Der Rhein lag noch im Morgennebel, als ich mich am Samstag aus Köln in Richtung Bergisches Land verabschiedet habe. Durch den Platten am Vortag lagen 40 km zusätzlich vor mir.

Westlich von Wuppertal habe ich in den Oberschenkeln gemerkt, dass ich Anstiege gar nicht mehr gewohnt war. Dennoch habe ich das Auf und Ab in der bergischen Landschaft wahnsinnig genossen. Endlich wieder sportliche Herausforderungen, die mit Abfahrten belohnt wurden.

Das Ruhrgebiet hat mich mit wunderschönen Radstrecken überrascht. Ein Highlight war für mich das Wasserschloss Haus Weitmar mit seinem Schlosspark und seiner Kunst.

Je nördlicher ich kam, desto vertrauter waren Landschaft, Licht und Gerüche. Als gebürtige Münsteranerin fühle ich mich auch nach über 10 Jahren Frankfurt hier im Münsterland heimisch.

Ganz habe ich die 40 km nicht eingeholt. In Ascheberg war es so dunkel, dass ich mit der Bahn den Rest bis Münster gefahren bin. Leicht durchgefroren kam ich an. Dickes Danke an Linda und Chris für eure Gastfreundschaft und für die Badewanne!

Der Sonntag war ein echtes Heimspiel. Auf einer Alpaka-Farm hatte ich mir Socken gekauft und direkt über die Eisfüße gezogen. Vom Münsterland ging es dann ins Emsland. Dort bin ich am Fluss Hase aufgewachsen “wie im Bilderbuch”, wie eine Freundin mal sagte. 
 
Als ich in die Straße bog, in der mein Elternhaus liegt, war ich einfach dankbar für die großartige Kindheit, die ich hatte. Die Natur direkt hinterm Haus, gute Freunde in unserem Viertel und jede Menge Zeit für Abenteuer in selbstgebauten Höhlen.

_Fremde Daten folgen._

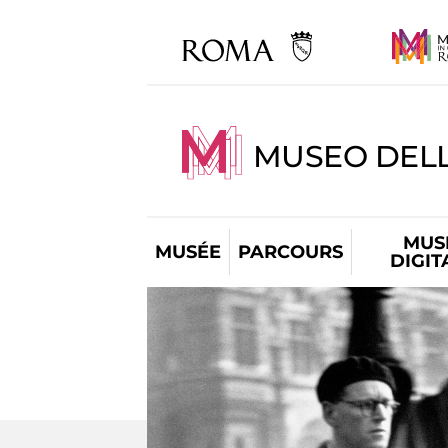
MUSEO DELL
MUS
MUSÉE
PARCOURS
DIGIT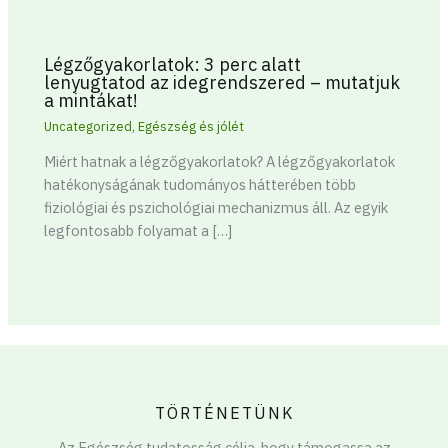
Légzőgyakorlatok: 3 perc alatt
lenyugtatod az idegrendszered – mutatjuk
a mintákat!
Uncategorized
,
Egészség és jólét
Miért hatnak a légzőgyakorlatok? A légzőgyakorlatok
hatékonyságának tudományos hátterében több
fiziológiai és pszichológiai mechanizmus áll. Az egyik
legfontosabb folyamat a […]
TÖRTÉNETÜNK
Az Egészség tudatosság célja, hogy támogassa az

Genau deshalb gebe ich etwas zurück mit meiner Aktion.

Meine Tofiffee-Retro
🍫 Die Schokoladenseite: Zuhause ankommen, Mama und Papa fest umarmen.
🌰 Die Nuss, die ich geknackt hab: Zu akzeptieren, dass dieses Mal eben die Dunkelheit das Rennen gemacht hat.
🍮 Was kleben bleibt: Warme Füße sind das A und O.